Because we planned to stay in Munich just one day and night with an early second day departure,  we chose a hotel close to the main train station rather than the “old city” center.  Hotels are also  much cheaper near the station than in the Alstadt, or old city.  For those who want to remain near the train station, I can recommend where we stayed, Best Western-Cristal, 1 ½ blocks from the station.  The neighborhood has zero ambience and amenities but seemed safe enough.
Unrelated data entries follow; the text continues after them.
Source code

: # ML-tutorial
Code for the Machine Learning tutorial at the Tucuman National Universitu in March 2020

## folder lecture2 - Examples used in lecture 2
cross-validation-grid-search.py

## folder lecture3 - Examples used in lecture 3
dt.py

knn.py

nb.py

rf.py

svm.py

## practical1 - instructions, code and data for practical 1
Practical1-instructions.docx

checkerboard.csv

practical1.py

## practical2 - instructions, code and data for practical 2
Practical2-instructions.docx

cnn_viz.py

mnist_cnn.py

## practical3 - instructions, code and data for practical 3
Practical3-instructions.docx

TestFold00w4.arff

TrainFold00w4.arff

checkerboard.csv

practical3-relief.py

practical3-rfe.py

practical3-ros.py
As it turned out, the only two true restaurants – not counting kebab take-out counters and dubious Asian “cuisine” all-you-can-eat buffets – were (surprisingly) in our hotel and the Courtyard Marriott across the street.  We chose the latter restaurant for its outside garden and Mediterranean menu, not realizing it was part of the hotel, and had an absolutely delightful, well-prepared meal.  Of course, there is no shortage of good restaurants and cafés in the center of Munich as well.

Munich has an excellent public transportation system and it’s easy to use.  Remember that if you hold a Eurail Pass, that will serve as a “ticket” on the S-Bahn trains (not to be confused with U-Bahn trains) as the Deutsche Bahn national train system owns the S-Bahn as well.  There are also single and multiple day passes one can purchase to use on all forms of public transport.